Several (4) craters on Iapetus exhibit linear central peaks, the most prominent of which are ~15-35 km in length (Figs. 2.4b,c). These features may or may not indicate structural control, as it is also possible they formed by oblique or closely-spaced, similar- sized impactors. Linear central peaks are associated with highly oblique impacts such as Schiller on the Moon and certain craters on Mars (Schultz and Lutz-Garihan, 1982). The topographic profile of the longest linear peak (at ~12°N, 83°W) is provided in Giese et al. (2008, their Fig. 13) and shows that the peak is tallest at both ends. The likely formation mechanism was interpreted by them to be two central peaks that merged to form one elongated ridge. One or the linear peaks on the trailing side (~64°S, 270°W) has a hook on the eastern side giving it a “J” shape (Fig. 2.4c). The three most prominent examples of linear central peaks (out of 4 total) occur in somewhat elongated craters. At least one of the craters may have been affected by mass wasting, however, which could have caused or augmented the elongation (indicated in Fig. 2.4c). Nominally, such elongation would be prima facie evidence of a very oblique impact, or a closely spaced set of impacts, but without additional information it is hard to definitively assess the origin of these features (i.e., with respect to oblique impact, ejecta facies are too degraded to be discerned).

Secondary crater chains (class 5).

A particular lineament was classified as a secondary crater chain if it had the morphology expected of multiple small impacts in a row and was obviously radial to a nearby, large crater (one large example is shown in Fig. 2.6).
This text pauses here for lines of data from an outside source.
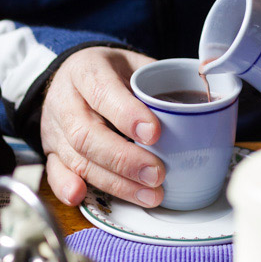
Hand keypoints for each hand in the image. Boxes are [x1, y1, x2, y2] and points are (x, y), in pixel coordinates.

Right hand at [41, 47, 163, 207]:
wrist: (73, 75)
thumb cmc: (114, 72)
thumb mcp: (136, 64)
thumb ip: (162, 81)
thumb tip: (209, 103)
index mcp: (88, 70)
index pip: (103, 92)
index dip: (127, 114)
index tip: (155, 133)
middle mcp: (65, 100)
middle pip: (87, 134)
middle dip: (125, 159)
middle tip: (157, 174)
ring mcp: (55, 128)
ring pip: (78, 158)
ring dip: (114, 182)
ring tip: (149, 194)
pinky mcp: (51, 151)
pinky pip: (55, 171)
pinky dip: (67, 186)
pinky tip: (82, 197)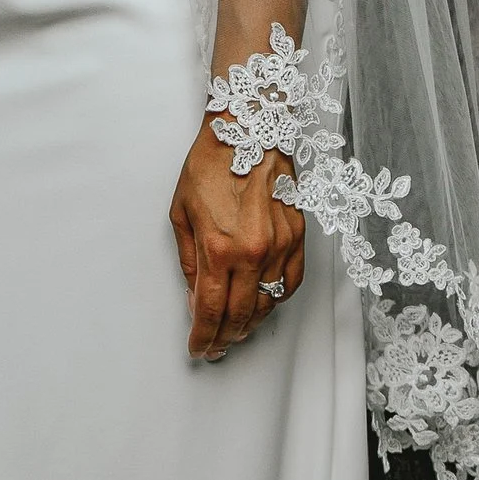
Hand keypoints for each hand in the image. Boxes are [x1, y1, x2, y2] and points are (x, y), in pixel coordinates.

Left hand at [170, 122, 306, 361]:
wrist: (249, 130)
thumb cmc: (210, 165)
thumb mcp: (181, 213)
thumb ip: (189, 262)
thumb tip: (195, 298)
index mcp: (218, 248)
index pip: (211, 310)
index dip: (203, 336)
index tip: (198, 348)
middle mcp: (252, 253)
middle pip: (240, 315)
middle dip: (225, 338)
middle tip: (215, 348)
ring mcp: (279, 247)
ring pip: (268, 304)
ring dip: (251, 324)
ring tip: (236, 331)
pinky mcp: (297, 237)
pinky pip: (290, 283)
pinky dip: (276, 301)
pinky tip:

Because secondary crater chains would not reveal information about the stress field, mapping of these features was

not exhaustive in this work. Several long features on the leading hemisphere appear to be radial to the large (~350-km-diameter) basin Falsaron (centered near 30°N, 90°W) and overprint the equatorial ridge, lending more confidence to the interpretation that they are of an impact origin.